Self-repair also works for *volume mounts.* Try it:
``` console
$ docker exec test1 rm /internal/vol1/vol1.test1-pre-greeting
$ docker exec test1 tree /internal/vol1
$ docker compose restart test1
$ docker logs test1
$ docker exec test1 tree /internal/vol1
```
The self-repair code has reinstated `vol1.test1-pre-greeting`. In other words, self-repair works irrespective of how an internal path is mapped to the host file system.
[Docker documentation](https://docs.docker.com/engine/storage/volumes/#when-to-use-volumes) recommends using volume mounts rather than bind mounts. One of the reasons given for making that recommendation is:
> * When your application requires high-performance I/O.
The documentation goes on to say:
> Volumes are often a better choice than writing data directly to a container, because a volume doesn't increase the size of the containers using it. Using a volume is also faster; writing into a container's writable layer requires a storage driver to manage the filesystem. The storage driver provides a union filesystem, using the Linux kernel. This extra abstraction reduces performance as compared to using volumes, which write directly to the host filesystem.
I decided to test those claims. [Figure 1](#figure1) shows the results of running the [`iozone`](https://www.baeldung.com/linux/disk-performance-test) command in the `test1` container. The host OS was a Debian 12.11 guest, on a Proxmox-VE 8.4.1 Debian 12.11 hypervisor, on an Intel Core i7 2.20GHz (old MacBook Pro 11,2). The Y-axis labels are approximations of the longer titles produced by `iozone`.
| Figure 1: Performance Comparison : Volume Mounts vs Bind Mounts |
|---------------------------------------------------------------------------------------|
| |
I read that as being close to line-ball and not exactly supportive of any claim that the performance of volume mounts is inherently superior to that of bind mounts. I have repeated the test several times with consistent results. Your mileage may vary. If you want to try it for yourself, the relevant commands were:
```
$ ./reset.sh
$ ./run_test_with_self_repair.sh true
$ docker exec test1 iozone -t1 -i0 -i2 -r1k -s1g -F /internal/vol1/testfile
$ docker exec test1 iozone -t1 -i0 -i2 -r1k -s1g -F /internal/vol2/testfile
```
There is no particular reason for choosing the `test1` container over `test2`. There is also no particular reason for passing `true` to `run_test_with_self_repair.sh`. The only *intentional* difference is:
* `vol1` in `/internal/vol1/testfile` is a volume mount; while
* `vol2` in `/internal/vol2/testfile` is a bind mount.
Usage:
- `$ ./explore_bind_mounts.sh`
Checks for the existence of `./volumes` then runs:
``` console
$ tree -apug --noreport ./volumes
```
Usage:
- `$ ./explore_container_mounts.sh`
Uses `docker exec` to invoke `explore_container_mounts.sh` inside the `test1` and `test2` containers. The script *inside* each container iterates the contents of the `/internal` directory and reports on whether the item is the target of a *Docker bind mount,* plus itemises its content.
Usage:
- `$ ./explore_volume_mounts.sh`
Iterates the list of *volume mounts* and itemises the content of each.
Usage:
- `$ ./reset.sh`
Performs the following actions:
* Takes the stack down.
* Removes all *volume mounts* (named or anonymous) and all *Docker bind mounts.*
Usage:
- `$ ./run_test_with_self_repair.sh {false|true}`
Performs the following actions:
* Invokes [`reset.sh`](#resetsh).
* Invokes `docker compose up --build -d` which rebuilds the containers (if needed) and starts the stack.

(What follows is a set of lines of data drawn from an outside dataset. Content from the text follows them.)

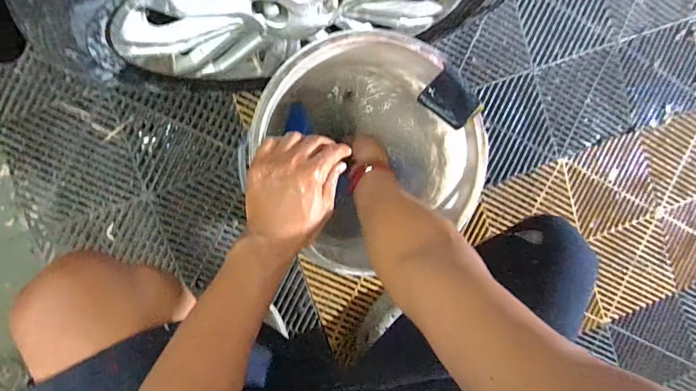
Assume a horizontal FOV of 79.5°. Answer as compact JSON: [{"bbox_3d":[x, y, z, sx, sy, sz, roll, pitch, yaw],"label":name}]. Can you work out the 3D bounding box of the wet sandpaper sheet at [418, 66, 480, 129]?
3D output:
[{"bbox_3d":[0.134,-0.125,0.545,0.068,0.023,0.053,45,86,-11],"label":"wet sandpaper sheet"}]

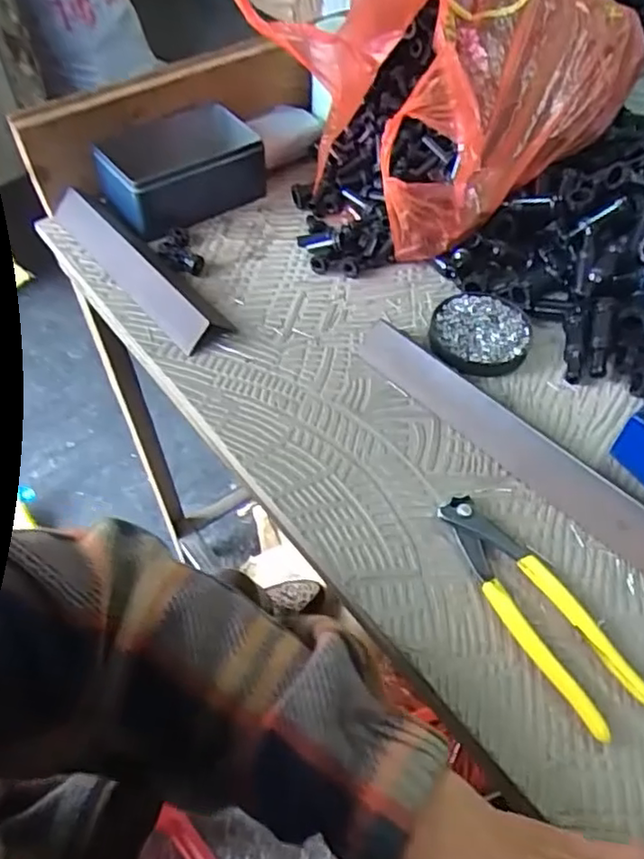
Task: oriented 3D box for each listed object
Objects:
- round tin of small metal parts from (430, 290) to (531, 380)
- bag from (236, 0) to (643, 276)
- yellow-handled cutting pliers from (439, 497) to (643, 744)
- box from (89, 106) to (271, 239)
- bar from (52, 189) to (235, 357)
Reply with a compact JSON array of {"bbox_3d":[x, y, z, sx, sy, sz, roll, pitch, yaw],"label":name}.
[{"bbox_3d":[0.133,-0.079,0.541,0.080,0.014,0.085,0,53,0],"label":"round tin of small metal parts"},{"bbox_3d":[0.110,-0.328,0.605,0.322,0.197,0.259,-25,57,-18],"label":"bag"},{"bbox_3d":[0.130,0.106,0.398,0.045,0.014,0.158,-25,57,-18],"label":"yellow-handled cutting pliers"},{"bbox_3d":[-0.139,-0.259,0.637,0.150,0.058,0.093,-37,61,-25],"label":"box"},{"bbox_3d":[-0.165,-0.152,0.575,0.050,0.024,0.233,-34,60,-23],"label":"bar"}]

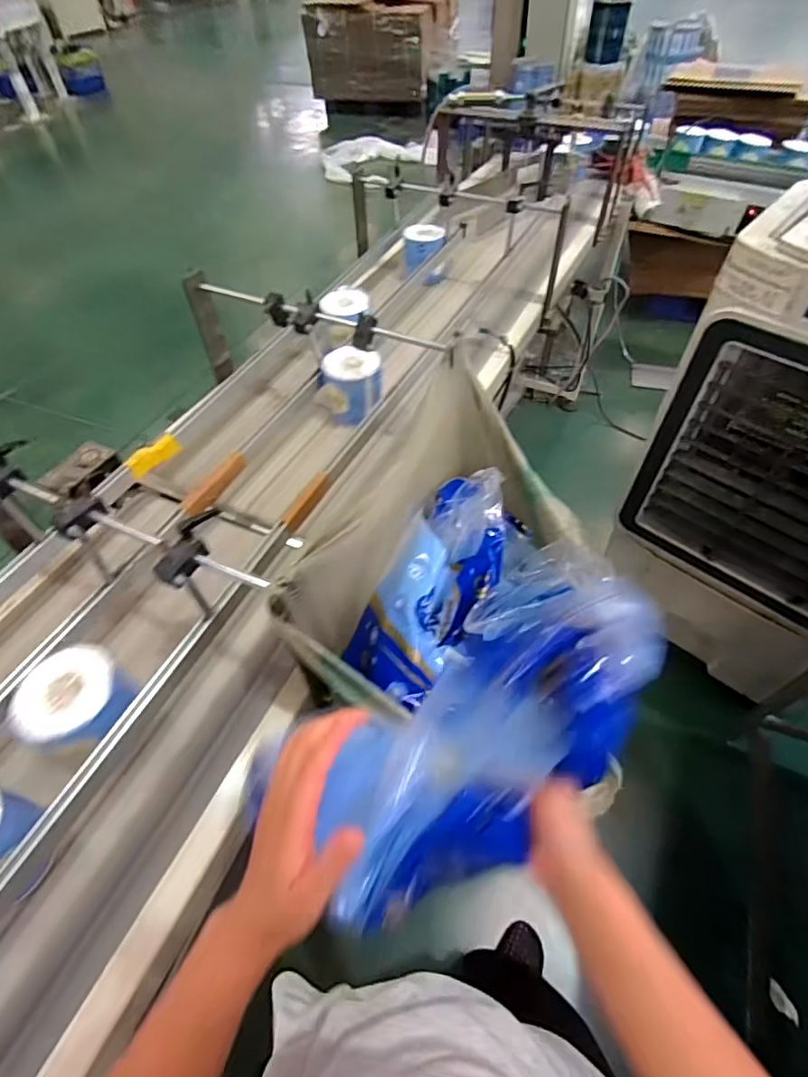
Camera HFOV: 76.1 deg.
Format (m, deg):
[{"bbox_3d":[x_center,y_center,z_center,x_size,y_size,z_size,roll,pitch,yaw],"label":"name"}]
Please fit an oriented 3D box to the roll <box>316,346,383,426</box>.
[{"bbox_3d":[-0.098,-0.293,0.976,0.123,0.123,0.099,-8,53,-4],"label":"roll"}]

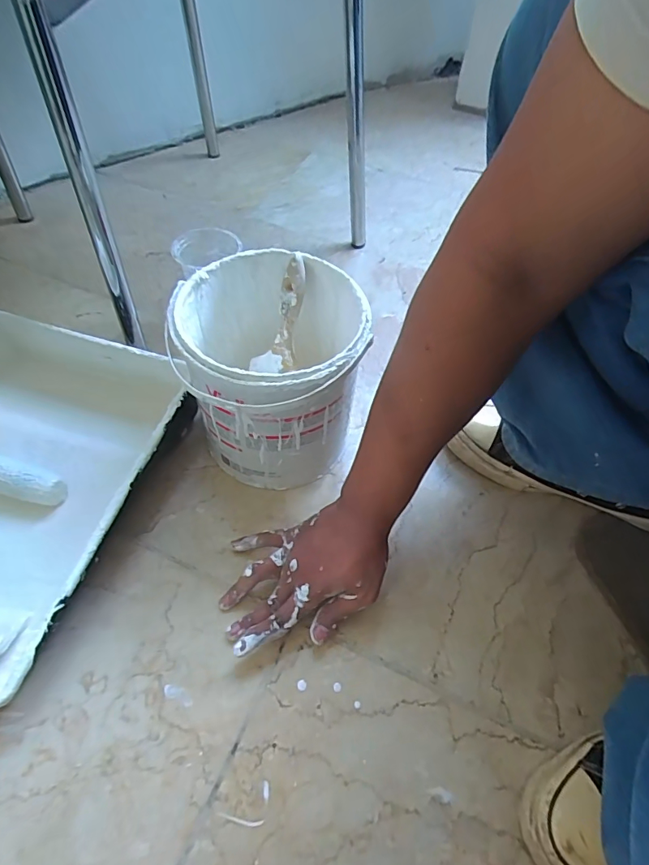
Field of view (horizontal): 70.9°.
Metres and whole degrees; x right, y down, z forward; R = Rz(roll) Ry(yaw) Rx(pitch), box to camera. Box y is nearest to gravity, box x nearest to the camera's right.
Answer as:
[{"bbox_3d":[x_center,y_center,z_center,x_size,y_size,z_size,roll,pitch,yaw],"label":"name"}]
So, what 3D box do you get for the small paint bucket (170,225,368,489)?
[{"bbox_3d":[-0.057,-0.058,0.494,0.173,0.189,0.189,2,55,-4],"label":"small paint bucket"}]

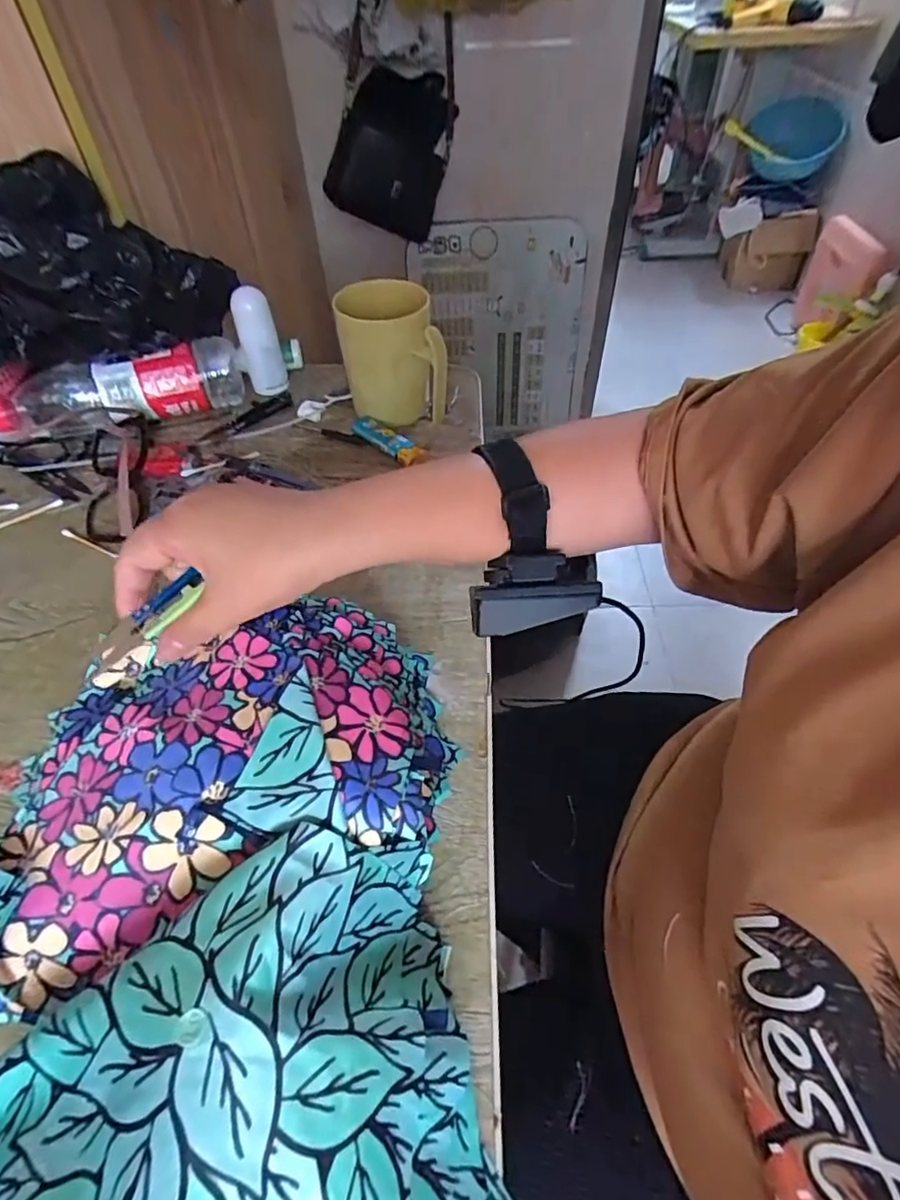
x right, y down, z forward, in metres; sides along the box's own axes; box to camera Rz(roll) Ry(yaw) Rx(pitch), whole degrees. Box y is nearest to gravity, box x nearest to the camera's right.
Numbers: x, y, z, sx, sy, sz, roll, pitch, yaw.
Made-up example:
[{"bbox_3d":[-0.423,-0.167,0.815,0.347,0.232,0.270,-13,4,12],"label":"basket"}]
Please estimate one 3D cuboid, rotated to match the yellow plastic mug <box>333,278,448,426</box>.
[{"bbox_3d":[-0.055,-0.223,0.529,0.088,0.103,0.092,-8,51,-7],"label":"yellow plastic mug"}]

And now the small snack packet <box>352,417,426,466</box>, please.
[{"bbox_3d":[-0.060,-0.148,0.527,0.086,0.015,0.024,36,59,25],"label":"small snack packet"}]

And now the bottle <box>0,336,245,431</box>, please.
[{"bbox_3d":[-0.308,-0.192,0.530,0.220,0.063,0.074,-19,54,-15],"label":"bottle"}]

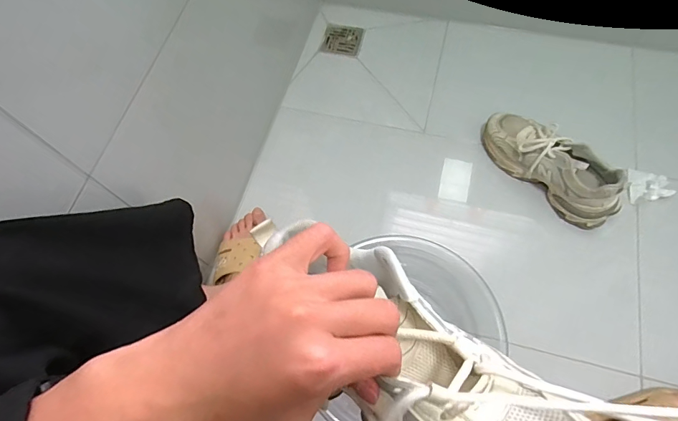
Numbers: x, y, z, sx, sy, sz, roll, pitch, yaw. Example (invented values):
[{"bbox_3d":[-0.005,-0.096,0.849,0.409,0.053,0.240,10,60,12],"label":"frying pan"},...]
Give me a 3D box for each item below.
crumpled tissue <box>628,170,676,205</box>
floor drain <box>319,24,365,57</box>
[{"bbox_3d":[0.608,-0.058,0.801,0.072,0.041,0.075,-5,62,1],"label":"crumpled tissue"},{"bbox_3d":[0.010,-0.441,1.051,0.101,0.004,0.103,12,68,7],"label":"floor drain"}]

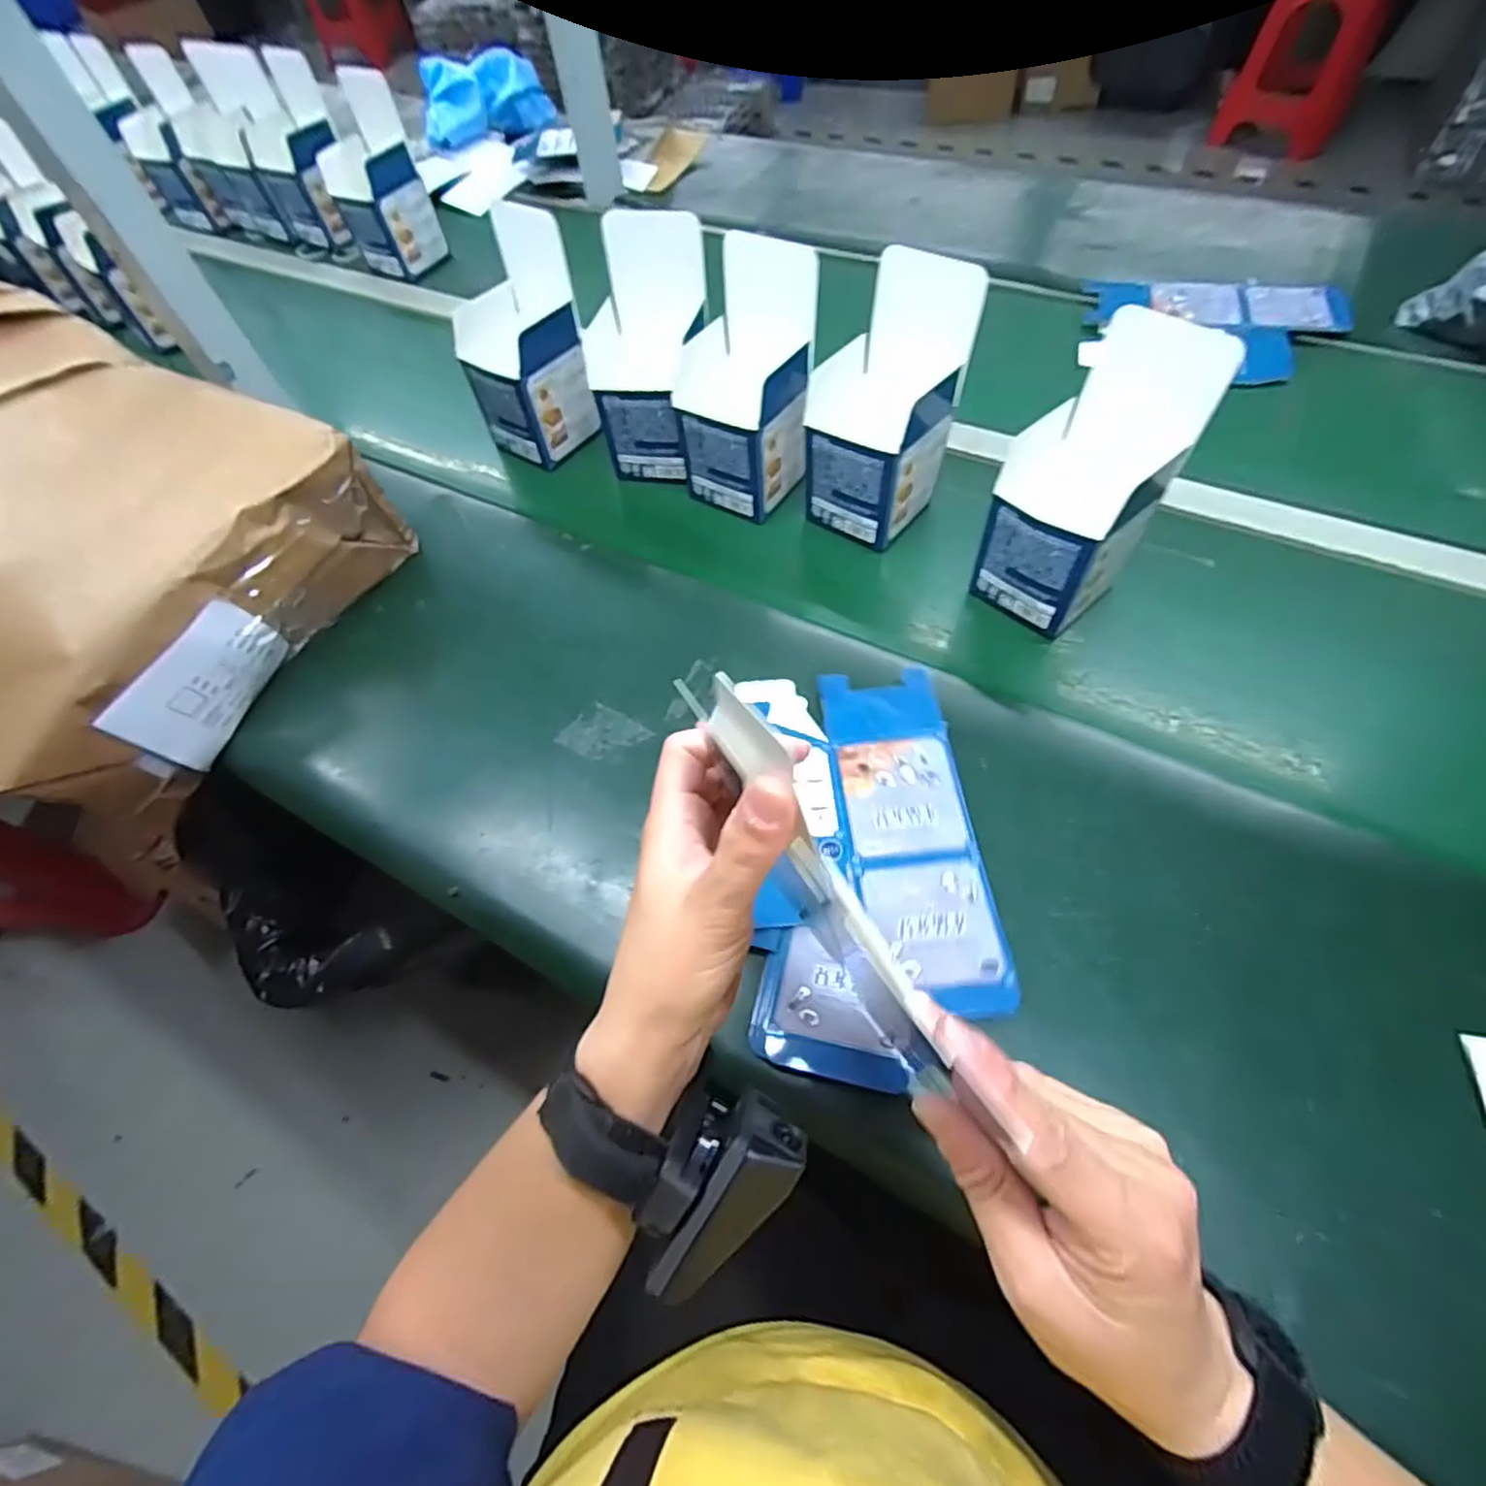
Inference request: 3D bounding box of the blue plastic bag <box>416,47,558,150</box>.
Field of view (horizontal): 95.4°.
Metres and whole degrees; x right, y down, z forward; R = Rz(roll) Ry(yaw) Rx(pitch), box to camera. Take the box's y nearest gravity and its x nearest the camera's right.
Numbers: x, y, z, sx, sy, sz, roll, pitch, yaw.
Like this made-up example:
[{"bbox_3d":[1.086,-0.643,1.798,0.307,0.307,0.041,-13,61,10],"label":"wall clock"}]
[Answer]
[{"bbox_3d":[-0.392,-0.964,1.015,0.216,0.093,0.068,-39,62,-15],"label":"blue plastic bag"}]

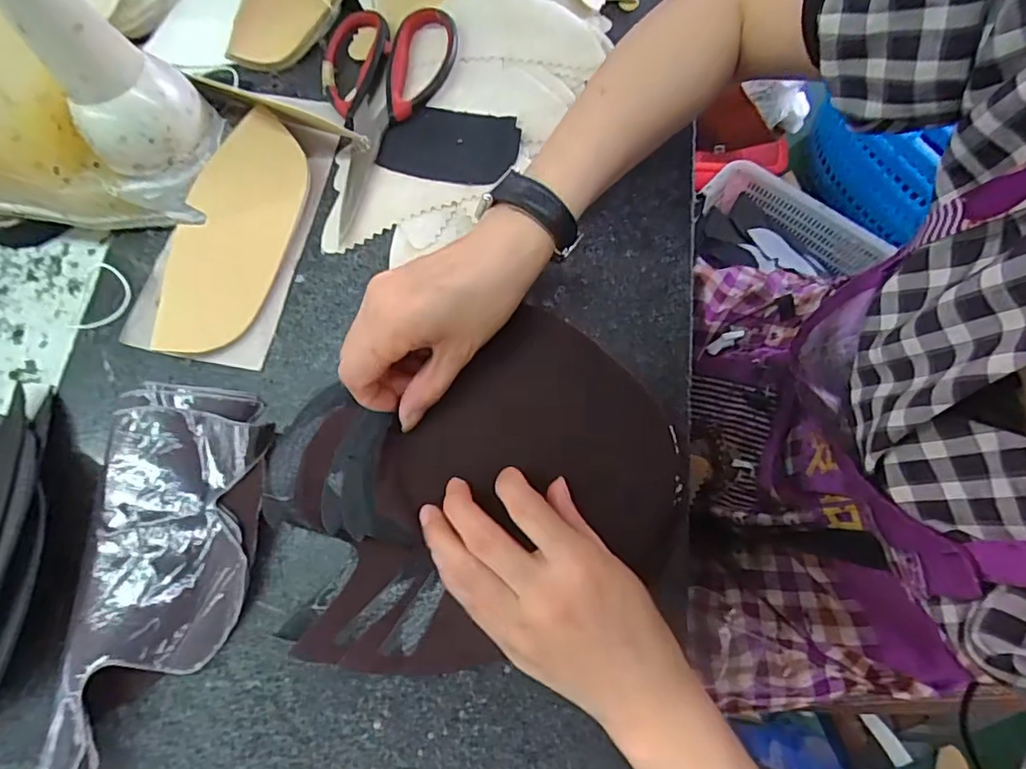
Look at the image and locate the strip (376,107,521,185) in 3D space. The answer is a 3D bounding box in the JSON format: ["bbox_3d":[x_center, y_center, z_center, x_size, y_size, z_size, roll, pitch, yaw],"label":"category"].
[{"bbox_3d":[-0.045,-0.171,0.386,0.094,0.008,0.058,11,74,5],"label":"strip"}]

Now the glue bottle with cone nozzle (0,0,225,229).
[{"bbox_3d":[-0.297,-0.177,0.308,0.201,0.173,0.089,10,74,5],"label":"glue bottle with cone nozzle"}]

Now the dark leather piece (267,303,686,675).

* Invokes `docker logs` on each container to write log entries to `stdout`.
If the argument is:
* `false` (or omitted), starts each container with self-repair code disabled.
* `true`, starts each container with self-repair code enabled.
* otherwise displays a "usage" statement.
Usage:
- `$ ./show_declared_volumes.sh`
Iterates all images known to the host. For each image, reports on any internal paths which have been declared on a `VOLUME` statement in the Dockerfile.
Reports `null` where an image was constructed without using `VOLUME` statements in its Dockerfile.